Voters can officially fill in the bubble for the self-proclaimed Democratic Socialist candidate looking to unseat Bushwick’s sitting Democratic state senator in the Sept. 13 primary elections, after the state’s highest court threw out the eight-term incumbent’s case to kick her off the ballot on Aug. 29.
The New York Court of Appeals upheld two lower court rulings to reject state Sen. Martin Malavé Dilan’s suit against 27-year-old Julia Salazar, which claimed the Florida native had not lived in the district long enough to be on the ballot.
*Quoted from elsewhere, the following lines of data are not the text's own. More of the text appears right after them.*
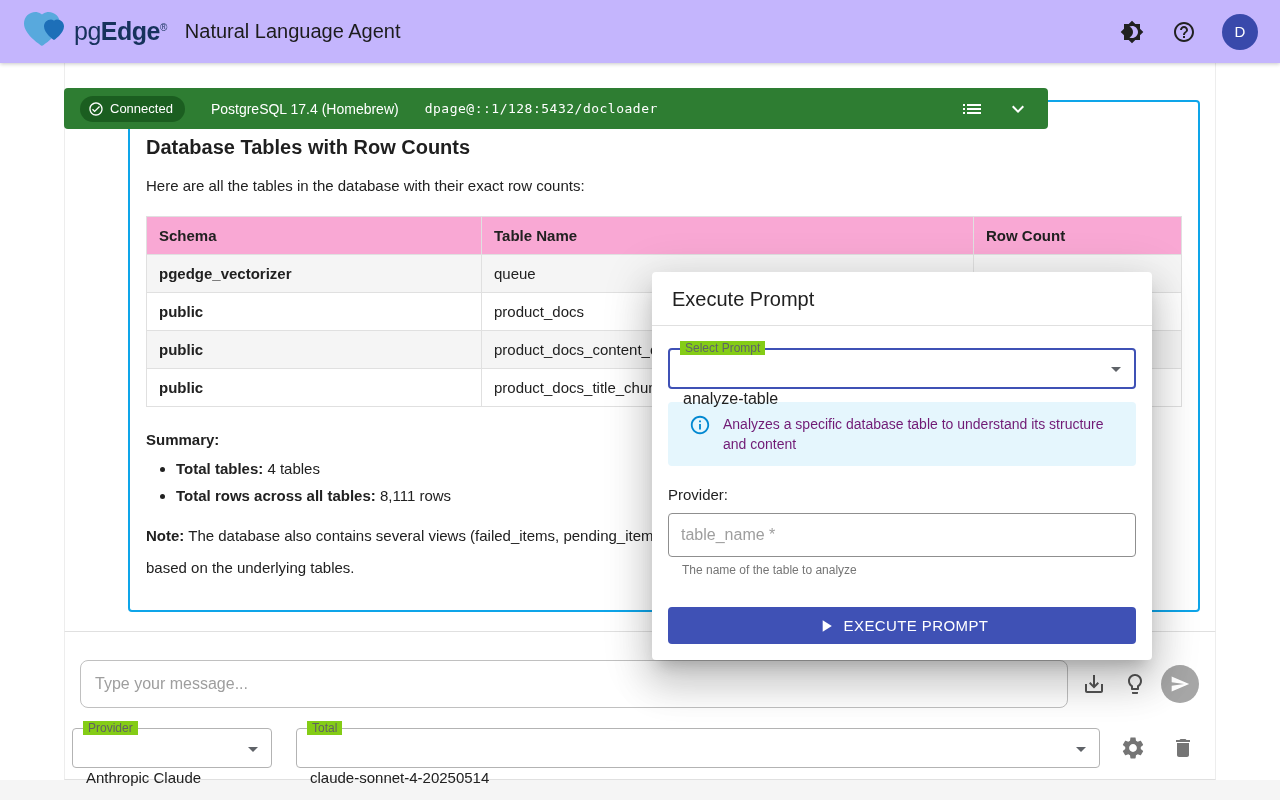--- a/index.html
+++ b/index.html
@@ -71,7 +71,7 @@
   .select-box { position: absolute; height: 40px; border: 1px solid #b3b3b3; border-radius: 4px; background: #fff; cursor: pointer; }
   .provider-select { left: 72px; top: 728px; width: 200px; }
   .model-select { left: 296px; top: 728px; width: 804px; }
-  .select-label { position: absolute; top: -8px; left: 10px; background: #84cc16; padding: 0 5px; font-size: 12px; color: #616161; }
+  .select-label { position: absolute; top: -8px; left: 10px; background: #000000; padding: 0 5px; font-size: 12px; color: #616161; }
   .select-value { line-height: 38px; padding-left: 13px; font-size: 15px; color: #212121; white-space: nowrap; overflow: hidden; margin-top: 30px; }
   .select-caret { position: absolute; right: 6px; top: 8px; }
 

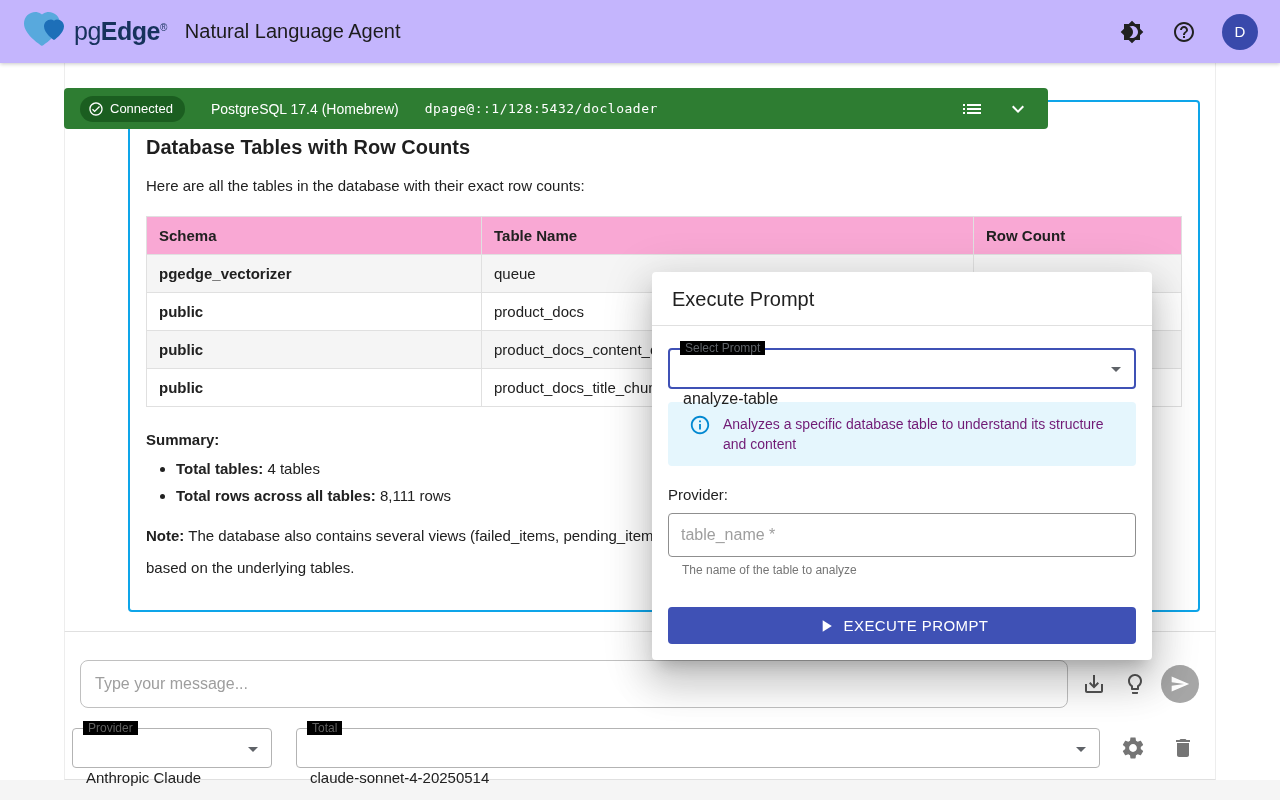--- a/index.html
+++ b/index.html
@@ -85,8 +85,8 @@
   .prompt-select .select-label { color: #5f6368; top: -9px; }
   .prompt-select .select-value { line-height: 37px; font-size: 16px; }
   .prompt-select .select-caret { top: 7px; }
-  .info-alert { margin-top: 13px; background: #e5f6fd; border-radius: 4px; padding: 12px 21px; display: flex;
-    gap: 12px; align-items: flex-start; color: #701a75; font-size: 14px; line-height: 20px; }
+  .info-alert { margin-top: 24px; background: #e5f6fd; border-radius: 4px; padding: 12px 16px; display: flex;
+    gap: 12px; align-items: flex-start; color: #b91c1c; font-size: 14px; line-height: 20px; }
   .info-alert svg { flex-shrink: 0; margin-top: 0px; }
   .info-alert .alert-text { max-width: 402px; }
   .arguments-label { margin-top: 20px; font-size: 15px; color: #1f1f1f; }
Dilan — who is seeking his ninth term representing the Senate’s 18th District that includes parts of Williamsburg, Greenpoint, Cypress Hills, East New York, Bedford-Stuyvesant, and Brownsville, and recently picked up the support of Mayor DeBlasio — filed the lawsuit because of his fear of giving voters a choice, according to Salazar’s attorney.
“Make no mistake, this frivolous lawsuit was an attempt by a scared incumbent to deny voters their right to decide who should represent them in Albany,” said Renée Paradis. “Now that this baseless smear has been rejected by three courts of law, North Brooklyn will have a chance to vote for Julia’s vision of a Brooklyn that works for everyone, not just the few.”
But the incumbent, a former Councilman whose son represents many of those same neighborhoods in the Assembly, isn’t only claiming that Salazar’s residency should disqualify her from holding office — he recently told the hosts of Brooklyn Paper Radio that his challenger’s roughly eight years as a registered Republican should make voters question just how progressive she really is.
“For you to come and run for state Senate when you have been registered as a Republican from 2009 to July 2017? You go from true red to extreme left. That’s a problem,” Dilan said on air.